Em uma tarde de domingo, um carro rumava a um chá de bebê em Guadalupe, no Rio de Janeiro. Eram cinco pessoas no veículo. O motorista, músico de profissão, a esposa, o filho de sete anos, o sogro e uma amiga. Passaram por um veículo do exército que estava em ação de patrulhamento perto da vila militar. O comandante da patrulha achou tratar-se de um carro roubado por traficantes, ou assaltantes, ou coisa parecida. Pelo sim pelo não, atiraram no carro da família e atingiram o motorista. O carro andou mais um pouco e parou na frente de um prédio. As duas mulheres com a criança saíram do banco de trás desesperadas em busca de socorro. Um cidadão que passava no local, catador de latinhas por ocupação, correu para ajudar o motorista ferido. Nesse momento, os militares resolveram metralhar o carro.
No total, duzentos e cinquenta e sete tiros foram disparados. Sessenta e dois projeteis perfuraram o veículo, nove atingiram o motorista que morreu na hora. O catador de latinhas ficou gravemente ferido e faleceu onze dias depois. O sogro também foi ferido, mas sobreviveu.
Os soldados foram julgados em primeira instância do tribunal militar. Foi o primeiro caso na história da Casa do Baralho em que soldados foram condenados pela justiça militar por matar civis. Parecia que a gravidade do crime ultrapassava a cara de paus do corporativismo. Mas então a defesa recorreu ao STM.
O emérito ministro relator, general da aeronáutica, votou pela absolvição dos militares pelo assassinato do músico, e a troca de doloso para culposo no homicídio do catador, recorrendo a um malabarismo retórico que entortaria até a Nadia Comanesci.
Desprezando a perícia, que não encontrou nenhum projetil que não fosse dos militares e nenhum furo de bala na camionete dos soldados, disse que o primeiro tiro atingiu o músico num contexto de confronto dos soldados com traficantes. E que não há certeza de que o músico não morreu desse primeiro tiro, enquanto o carro estava andando. Se ele morreu desse tiro, não há como condenar os militares por assassinar alguém que já estava morto, quando deram a segunda rajada contra o carro parado. Seria um crime impossível, vaticinou o Juiz Militar. E como não há certeza de que tiro morreu a vítima (mais uma vez desprezando a perícia), in dubio, pro réu.

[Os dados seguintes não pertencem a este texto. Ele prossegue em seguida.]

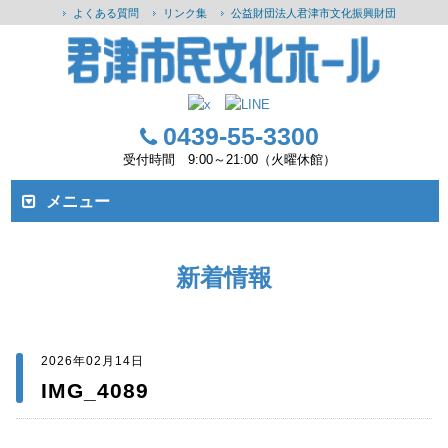
よくある質問
リンク集
公益財団法人君津市文化振興財団
0439-55-3300
受付時間 9:00～21:00（火曜休館）
メニュー
新着情報
2026年02月14日
IMG_4089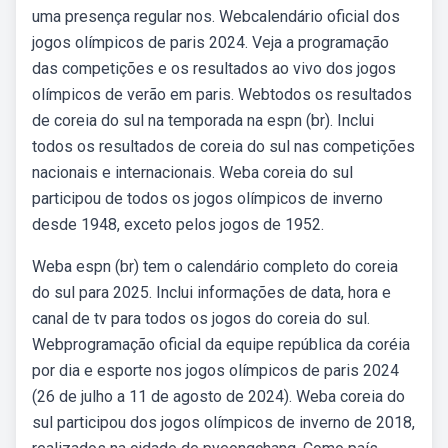
uma presença regular nos. Webcalendário oficial dos
jogos olímpicos de paris 2024. Veja a programação
das competições e os resultados ao vivo dos jogos
olímpicos de verão em paris. Webtodos os resultados
de coreia do sul na temporada na espn (br). Inclui
todos os resultados de coreia do sul nas competições
nacionais e internacionais. Weba coreia do sul
participou de todos os jogos olímpicos de inverno
desde 1948, exceto pelos jogos de 1952.
Weba espn (br) tem o calendário completo do coreia
do sul para 2025. Inclui informações de data, hora e
canal de tv para todos os jogos do coreia do sul.
Webprogramação oficial da equipe república da coréia
por dia e esporte nos jogos olímpicos de paris 2024
(26 de julho a 11 de agosto de 2024). Weba coreia do
sul participou dos jogos olímpicos de inverno de 2018,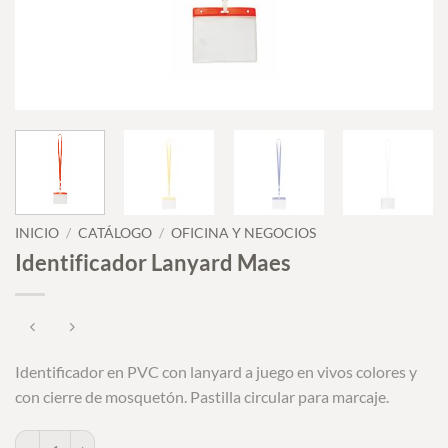
INICIO
/
CATÁLOGO
/
OFICINA Y NEGOCIOS
Identificador Lanyard Maes
Identificador en PVC con lanyard a juego en vivos colores y
con cierre de mosquetón. Pastilla circular para marcaje.
Identificador Lanyard Maes cantidad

Mas o catador de latinhas estava vivo na segunda rajada. Ali o ilustre general contorcionista recorreu à legítima defesa imaginária, termo que só poderia ser inventado na Casa do Baralho. “É notório que os apelantes estavam sob forte tensão no dia do ocorrido” concordou o ministro com a tese da defesa. O fato de o catador de latinhas estar sem camisa e de chinelos acentuou a ameaça, esclareceu o juiz, e também: “reforçava a tese de que o catador representava uma ameaça imaginária aos apelantes ao se proteger por trás da porta do veículo, o qual possuía insulfilm nos vidros, podendo gerar a conclusão de que tornaria a usar a arma.”
Só tinha um detalhe: o catador estava desarmado. Mas isso os militares não podiam imaginar.
Já é uma tremenda cara de pau soldados serem julgados por crimes contra civis por um tribunal específico da corporação. Mas como até um passado recente os tribunais militares julgavam inclusive civis, ainda dá para dar um desconto. Outro absurdo é o exército fazer papel de polícia, mas essa também é uma tradição secular brasileira. O absurdo que não dá para aceitar é a pena de morte pra quem está de chinelos e sem camisa, ainda mais se ele se esconde atrás de um carro quando é alvejado por uma patrulha. Se o carro tem insulfilm nas janelas, aí danou-se, é um agravante que permite execução sumária.
O relator comutou a pena de 31 anos de prisão do oficial que comandava a patrulha para três anos e meio em regime aberto, e as penas de 28 anos dos outros sete soldados para 3 anos e dois meses em regime aberto. O ministro revisor seguiu o voto do relator. Há ainda 13 ministros a votar.
Seguirá a maioria o voto do contorcionista relator? Quanto tempo permanecerá inquebrável este novo recorde de cara de Paus? Não perca no próximo episódio de Casa do Baralho.